George’s reaction to the imminent diagnosis is priceless (“Oh, God. Mummy!”) but his relief on getting good news is predictably short-lived (“I completely skipped healthy adulthood”). Only George’s tonsils would grow back (and he didn’t even get some ice cream when he first had them out).
The big guest star of the episode is Stephen Tobolowsky. Except this was in his pre-Groundhog Dayera, when he was just beginning to get a foothold in movies with a succession of variable supporting turns (Bird on a Wire?) He’s great, but then it’s fair to say he has a gift of a part. When Kramer first mentions his herbalist friend (“He’s holistic”), Jerry expresses surprise that he’s out of prison, but presumably he knows him by hearsay rather than direct contact (“See, the medical establishment, they tried to frame him. He’s a rebel”). His stream of random advice is the highly eccentric, as he instructs George to wash only in cold water (“Can it be lukewarm?”)
Elaine’s date, or “Doctor Tongue” as she ends up calling him, is no less certifiable. Ever superficial, he catches her eye when he’s tending to George (Louise-Dreyfus’ giddy schoolgirl antics see them getting in each other’s way) but it soon turns sour on their date when he holds her tongue and holds forth on the organ’s wonders. By which time Elaine is thoroughly put-off (“A kiss? With the tongue? I don’t think so”).
The ambulance scene is possibly a bit too broad and indelicate a means of getting to the final scene. It’s amusing, but Seinfeld usually isn’t at its best when it does “action”.
The Heart Attackis also notable for the first mention of Kramer’s friend Bob Sacamano, who went in to hospital for routine surgery (a hernia operation) that was botched. Now he sits in the corner of a room intoning “My name is Bob!” Kramer is even more unhelpful than Jerry regarding George’s fears; completely oblivious, he brings a meal to George’s room and sits at the end of the bed like he’s watching him on TV.
Larry David also makes an appearance; he’s in some sci-fi cheapie on TV dressed in silver foil, going on about the end of the world (“flaming globes!”). Jerry awakes laughing in the middle of the night and jots down an idea he then finds illegible; when he discovers it was “Flaming globes of Sigmund” he is very disappointed. “That’s not funny”; except that it is. Very.
Quotable
Larry David: The planet’s on fire! It is just as you prophesised! The planets of our solar system are incinerating, Sigmund, like flaming globes!
George: Why can’t I have a heart attack? I’m allowed.
George: There’s nothing wrong with me?
Doctor: Well, I wouldn’t go that far.
George: Lupus? Is it lupus?
Doctor: And when you wake up, you can have some ice cream.
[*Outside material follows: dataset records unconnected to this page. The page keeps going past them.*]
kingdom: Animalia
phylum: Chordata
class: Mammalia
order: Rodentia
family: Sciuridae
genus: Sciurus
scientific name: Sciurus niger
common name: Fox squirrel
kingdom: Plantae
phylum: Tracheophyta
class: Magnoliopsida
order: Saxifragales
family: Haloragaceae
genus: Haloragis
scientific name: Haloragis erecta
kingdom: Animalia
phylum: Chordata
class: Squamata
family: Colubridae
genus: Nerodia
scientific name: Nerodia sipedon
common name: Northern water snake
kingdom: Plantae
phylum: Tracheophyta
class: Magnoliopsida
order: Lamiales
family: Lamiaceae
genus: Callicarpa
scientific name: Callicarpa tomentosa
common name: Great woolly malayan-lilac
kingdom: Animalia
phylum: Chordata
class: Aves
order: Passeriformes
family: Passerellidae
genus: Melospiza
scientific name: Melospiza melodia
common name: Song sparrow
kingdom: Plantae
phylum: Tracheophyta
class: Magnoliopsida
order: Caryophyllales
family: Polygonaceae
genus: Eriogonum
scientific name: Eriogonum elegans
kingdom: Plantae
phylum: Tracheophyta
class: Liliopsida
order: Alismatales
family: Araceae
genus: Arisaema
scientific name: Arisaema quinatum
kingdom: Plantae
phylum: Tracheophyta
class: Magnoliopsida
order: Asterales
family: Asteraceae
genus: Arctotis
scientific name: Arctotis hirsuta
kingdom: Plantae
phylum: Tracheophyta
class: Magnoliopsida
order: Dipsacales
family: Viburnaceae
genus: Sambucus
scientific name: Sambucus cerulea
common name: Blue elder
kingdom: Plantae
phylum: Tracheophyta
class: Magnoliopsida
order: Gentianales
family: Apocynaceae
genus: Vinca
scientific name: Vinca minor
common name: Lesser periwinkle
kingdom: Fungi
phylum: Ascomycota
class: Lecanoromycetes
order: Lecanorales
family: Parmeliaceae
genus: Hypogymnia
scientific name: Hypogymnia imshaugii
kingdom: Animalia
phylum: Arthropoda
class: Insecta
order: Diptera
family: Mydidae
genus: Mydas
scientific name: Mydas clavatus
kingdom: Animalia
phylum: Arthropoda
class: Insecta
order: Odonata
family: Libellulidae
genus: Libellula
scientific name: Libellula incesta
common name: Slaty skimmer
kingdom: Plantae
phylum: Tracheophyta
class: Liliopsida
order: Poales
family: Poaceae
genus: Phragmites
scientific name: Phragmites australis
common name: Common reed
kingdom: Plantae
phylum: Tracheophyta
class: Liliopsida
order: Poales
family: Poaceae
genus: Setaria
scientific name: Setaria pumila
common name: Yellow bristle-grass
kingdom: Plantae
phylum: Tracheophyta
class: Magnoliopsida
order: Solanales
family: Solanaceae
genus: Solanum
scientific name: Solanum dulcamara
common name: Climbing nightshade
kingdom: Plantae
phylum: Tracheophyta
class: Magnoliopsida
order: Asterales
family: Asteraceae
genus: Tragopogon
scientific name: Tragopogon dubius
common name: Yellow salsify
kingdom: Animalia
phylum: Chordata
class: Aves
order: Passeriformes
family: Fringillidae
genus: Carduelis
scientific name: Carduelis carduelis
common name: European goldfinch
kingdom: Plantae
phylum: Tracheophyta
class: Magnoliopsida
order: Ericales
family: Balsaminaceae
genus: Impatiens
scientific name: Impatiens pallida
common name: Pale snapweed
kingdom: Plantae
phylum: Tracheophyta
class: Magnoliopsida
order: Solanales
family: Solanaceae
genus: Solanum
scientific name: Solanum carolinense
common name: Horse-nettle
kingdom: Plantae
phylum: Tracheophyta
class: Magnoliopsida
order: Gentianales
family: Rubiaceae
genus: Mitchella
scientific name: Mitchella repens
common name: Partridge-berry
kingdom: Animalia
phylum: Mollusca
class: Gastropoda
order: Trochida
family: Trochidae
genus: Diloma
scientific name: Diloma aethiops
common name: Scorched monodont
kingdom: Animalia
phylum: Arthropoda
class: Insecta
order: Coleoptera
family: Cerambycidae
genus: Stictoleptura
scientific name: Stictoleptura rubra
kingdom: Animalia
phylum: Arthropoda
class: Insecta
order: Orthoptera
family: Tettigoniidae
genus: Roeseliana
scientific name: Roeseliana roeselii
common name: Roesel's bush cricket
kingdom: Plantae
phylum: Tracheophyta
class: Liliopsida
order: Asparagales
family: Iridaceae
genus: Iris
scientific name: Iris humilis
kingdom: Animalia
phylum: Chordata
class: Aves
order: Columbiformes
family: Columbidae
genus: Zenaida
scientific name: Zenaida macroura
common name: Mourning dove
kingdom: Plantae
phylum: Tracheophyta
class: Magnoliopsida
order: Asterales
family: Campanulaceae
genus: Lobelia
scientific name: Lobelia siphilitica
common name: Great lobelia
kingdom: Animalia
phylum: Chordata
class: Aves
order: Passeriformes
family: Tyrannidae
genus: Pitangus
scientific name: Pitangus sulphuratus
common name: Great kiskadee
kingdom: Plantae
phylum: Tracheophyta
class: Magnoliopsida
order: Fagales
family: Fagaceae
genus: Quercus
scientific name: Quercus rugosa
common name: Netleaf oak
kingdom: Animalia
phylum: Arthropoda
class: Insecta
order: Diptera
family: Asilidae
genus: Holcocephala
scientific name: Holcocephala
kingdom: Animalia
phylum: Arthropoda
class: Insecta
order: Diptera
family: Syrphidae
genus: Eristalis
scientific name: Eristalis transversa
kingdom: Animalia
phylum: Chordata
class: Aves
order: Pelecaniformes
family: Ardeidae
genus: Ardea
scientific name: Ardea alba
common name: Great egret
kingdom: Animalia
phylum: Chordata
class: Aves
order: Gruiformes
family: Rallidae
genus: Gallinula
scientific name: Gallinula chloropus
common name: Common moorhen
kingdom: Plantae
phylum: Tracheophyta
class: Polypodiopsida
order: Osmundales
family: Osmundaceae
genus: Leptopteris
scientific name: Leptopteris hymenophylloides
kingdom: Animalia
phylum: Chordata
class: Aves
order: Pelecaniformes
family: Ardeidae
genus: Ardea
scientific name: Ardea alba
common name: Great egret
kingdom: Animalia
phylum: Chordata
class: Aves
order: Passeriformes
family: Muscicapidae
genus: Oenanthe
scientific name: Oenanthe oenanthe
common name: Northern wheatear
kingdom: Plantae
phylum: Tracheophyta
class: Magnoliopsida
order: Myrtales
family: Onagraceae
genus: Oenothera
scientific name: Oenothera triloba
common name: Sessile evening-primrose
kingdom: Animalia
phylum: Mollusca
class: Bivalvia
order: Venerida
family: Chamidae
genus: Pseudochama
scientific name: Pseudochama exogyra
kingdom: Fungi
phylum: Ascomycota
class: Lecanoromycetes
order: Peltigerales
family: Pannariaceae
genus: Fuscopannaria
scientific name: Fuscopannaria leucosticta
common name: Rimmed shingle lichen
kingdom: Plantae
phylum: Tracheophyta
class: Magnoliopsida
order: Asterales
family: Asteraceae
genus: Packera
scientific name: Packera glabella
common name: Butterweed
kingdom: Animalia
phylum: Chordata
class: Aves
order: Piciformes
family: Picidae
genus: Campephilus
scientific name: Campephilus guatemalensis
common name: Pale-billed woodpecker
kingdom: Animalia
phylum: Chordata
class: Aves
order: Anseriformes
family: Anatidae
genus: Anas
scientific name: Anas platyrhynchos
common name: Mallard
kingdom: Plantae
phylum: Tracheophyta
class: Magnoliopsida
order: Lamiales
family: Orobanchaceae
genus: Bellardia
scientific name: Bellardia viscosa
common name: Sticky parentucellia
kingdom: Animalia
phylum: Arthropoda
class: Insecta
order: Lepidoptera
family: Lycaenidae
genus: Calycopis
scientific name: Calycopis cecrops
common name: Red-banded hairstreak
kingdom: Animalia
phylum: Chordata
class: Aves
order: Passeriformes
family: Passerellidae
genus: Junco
George: Yeah, that’s what they told me the last time.
Kramer: Get out right now! They’ll kill you in here!
Kramer: The next thing you know, you’ve got a hose coming out of your chest attached to a piece of luggage!
George: Oh, yeah. Holisitc. That’s what I need. That’s the answer.
Tor: You should have been born in August.
Elaine: I’m sorry, I can’t stay long. I don’t want to run into Doctor Tongue.